Welcome

Werner Almesberger werner at openmoko.org
Mon Apr 13 00:17:55 CEST 2009


Gerald A wrote:
> The current/testing stuff could be
> community designed. Things that get moved to "stable/release" would
> have the OM seal of approval.

Yes, I think that would be a good model. You can often distribute
prototype development for subsystems, and the cost of entry would
be relatively small in many cases. E.g., development of the
acceleration meter subsystem could have been done completely
outside Openmoko and not connected to any specific product. You
risk not getting your prototype chosen for the real product, but
the loss would be relatively small.

Things get more difficult with those parts that you can't just buy
online, e.g., CPU, telephony, LCM, battery, etc. A highly visible
"community" project may actually have a strong enough reputation
that some companies may be interested in cooperating even if they
would normally not give you the time of the day unless you're a
Fortune 500 company.

Openmoko actually benefited from this effect: it was often given
better treatment than a company of this size could normally hope
to get.

> In this way, a couple smart hardware hackers can put together a phone with a
> built in itch-scratching device.

Ah, but now you're talking about integration. That's where you
can't distribute so well anymore. Even connecting the prototypes
can be hard. I think you would basically have to get the people
together in the same room for a week or two, along with all the
equipment needed for such a task. That way, everyone can see the
same problem when something goes wrong. No chasing of bug #1024
around the planet ;-)

I've been in projects (EU-funded research) where we did this sort
of integration, although in a less hardware-centric way. You need
a site hosting a common testbed that everyone involved can travel
to with relative ease, a rather generous travel budget, and more
time than even the pessimists will tell you you need ;-)

> Maybe this can be talked about, without too much detail?

I wouldn't be afraid of going into detail. I think that's where
Steve's and my approach differ a bit :) I often find that I only
know the right questions after having studied some part in detail,
and perhaps even having made a prototype.

In electronics, you often can't just adjust the few parameters
you don't like in a part that's great otherwise. Instead, you can
only pick a very different part where other parameters don't fit.
The tricky bit is picking the one where the parameters you don't
like don't cause major trouble.

>  That depends on part price point, and device price point. Now, I'm not a
> biz guy either, but if the parts are only $0.10, and you are circular
> binning half of them, $0.20 isn't a huge impact.

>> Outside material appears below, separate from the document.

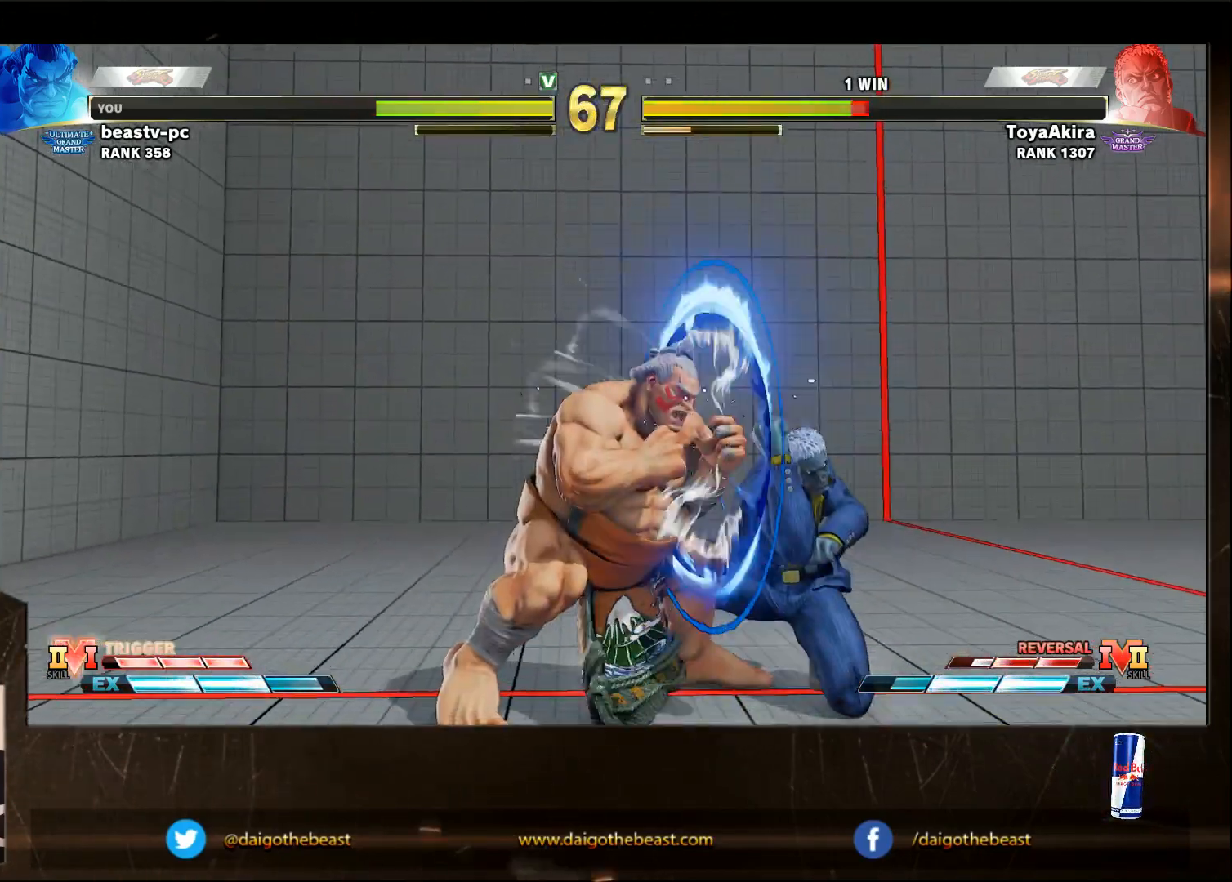
{"buttons": [], "left_stick": "down-left", "events": []}
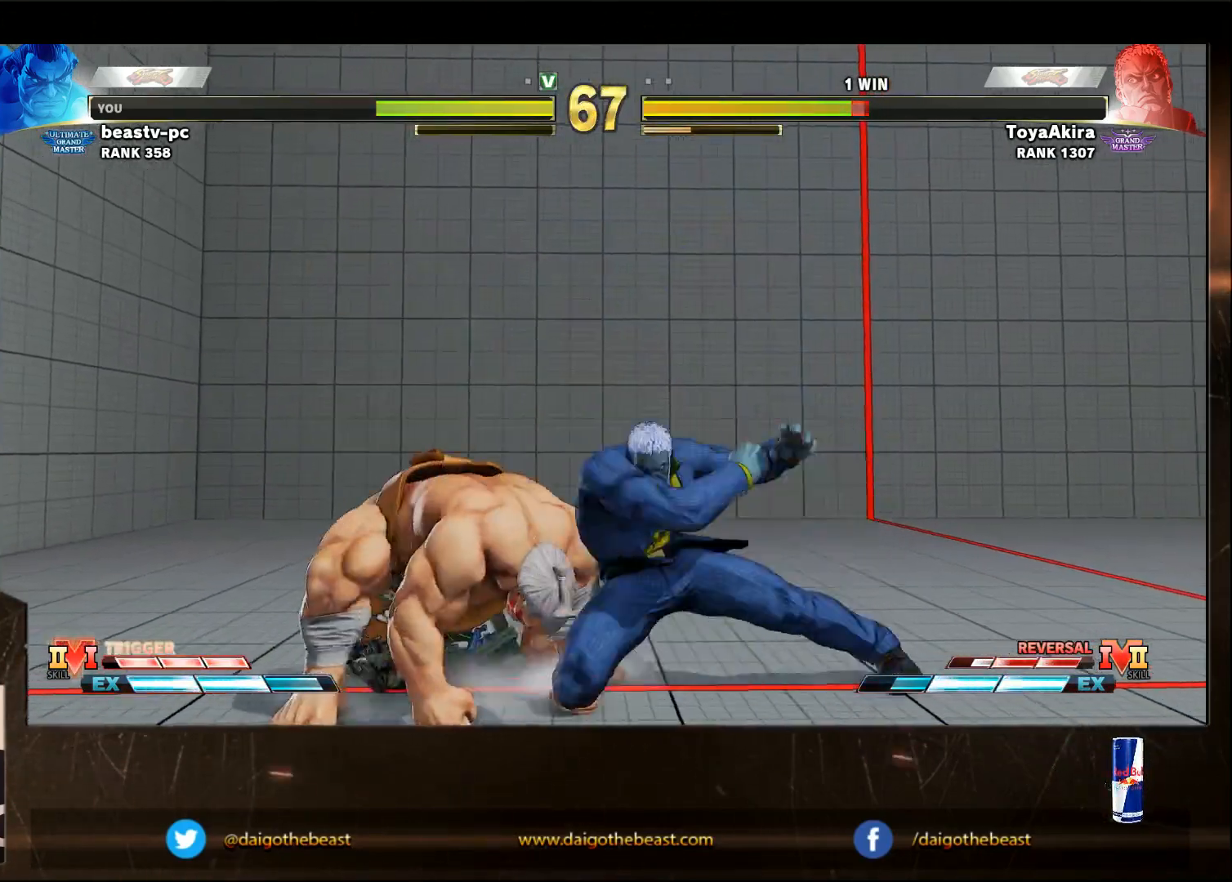
{"buttons": [], "left_stick": "down-left", "events": []}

Ah, but eventually you'll put those 50% bad $0.10 parts into your
$2000 prototype :-) So if one component is that badly out of whack,
you have to do careful input testing, which means coming up with a
repeatable test process, and so on. In the best case, you can manage
the risk, but you'll probably miss the resources you have to put
into it elsewhere.

> This is where things bounce over from hobby to business, IMHO. If a hobbyist
> comes up with a phone that can also function as the key for your car, that
> might be interesting.

I'd rather hope for a more conservative design - do one thing but do
it right. Otherwise, those fancy features just end up taking up too
much time. There's always the possibility to add a much larger
feature set in follow-on products.

> But, it also compounds your support issues,
> because now you guys aren't able to get community software support in
> critical areas where you would be leveraging the real power of the open
> source community. (Let's not even talk about field upgrades of firmware and
> the like).

I think early access to GTA02 wasn't done properly. We should have
involved external testers and perhaps even developers earlier. The
lack of testing then led to surprises like #1024, uSD vs. GPS, buzz,
etc.

In GTA01, we did in fact try to do this testing right and sent out
quite a number of freebies. But since the software wasn't nearly
ready for any use, only very few people could actually do something
with the device, and as far as I recall, there was no feedback.

Of course, in a way, GTA01 was the early access to GTA02. But the
software situation didn't really improve until later.